A GETAWAY driver who helped plan and carry out a "traumatic" robbery with a gun and a meat cleaver at a Hunter pub has been jailed for four years.
Jade Allan Thompson was sentenced in Newcastle District Court on Friday for his role in stealing more than $3000 from the tills at the Iron Horse Inn at Cardiff in January 2022.
The 34-year-old had pleaded guilty to robbery armed with a dangerous weapon.
Judge Roy Ellis ordered Thompson to spend four years behind bars, with a non-parole period of two years and four months.
He will be eligible for release in August this year after time served since his arrest on January 25, 2022.
Thompson said he'd been an ice addict for years and it was only once he got clean in jail that he understood how serious his offending was.
"I couldn't believe what I actually done, I was shattered," he said.
"I've always craved ice and now I've turned on it, I hate it, I despise it, I don't like it at all.
"I'm over it, I've grown out of it ... I broke my mother's heart."
Thompson was supported by family members in court.
He had earlier denied the allegations levelled against him but said he was sick of blaming other people.
"I never take responsibility for my own actions ... I did it, I stuffed up," he said.
His defence barrister handed up written submissions which detailed Thompson's troubled background, letters of support for him and how he had up-skilled himself in jail through training.
"I've got to go straight into a routine the minute I get out," Thompson told the court.
"I'm so mentally stable, it's very good."
The court heard Thompson had picked up two men in his car and driven them to the Cardiff pub in the early hours of the morning.
The two men went inside wielding a pistol and a meat cleaver.
The two young women working at the time saw the intruders - who had disguised their faces - and escaped to a secure area.
The men jumped the bar and took a little more than $3000 cash from the tills before fleeing in Thompson's car.
The court heard .22 bullets were found in Thompson's car, a silencer was discovered in his bedroom and he had about a third of the stolen money in his possession.
Judge Ellis said he could not determine whether the pistol the men were armed with was a real firearm or a replica.
"It would have been pretty traumatic," he said.
"Such a victim is working on the basis it is a real gun and it is loaded."

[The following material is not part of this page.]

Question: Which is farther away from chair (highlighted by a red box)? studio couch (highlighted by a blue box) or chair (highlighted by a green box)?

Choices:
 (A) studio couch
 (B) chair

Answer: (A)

Judge Ellis said there was an element of planning to the armed robbery but it was not to an "Ocean's 11" level.
He told Thompson his prospects of rehabilitation were better now than they had ever been before.
"This is an excellent opportunity for you to turn things around in your life," he said.
Thompson's criminal history involved a significant number of traffic offences, and he described driving as "another addiction".
Judge Ellis warned him to keep out of the driver's seat.
"If you don't do that, you might as well drive straight back to Cessnock," he said.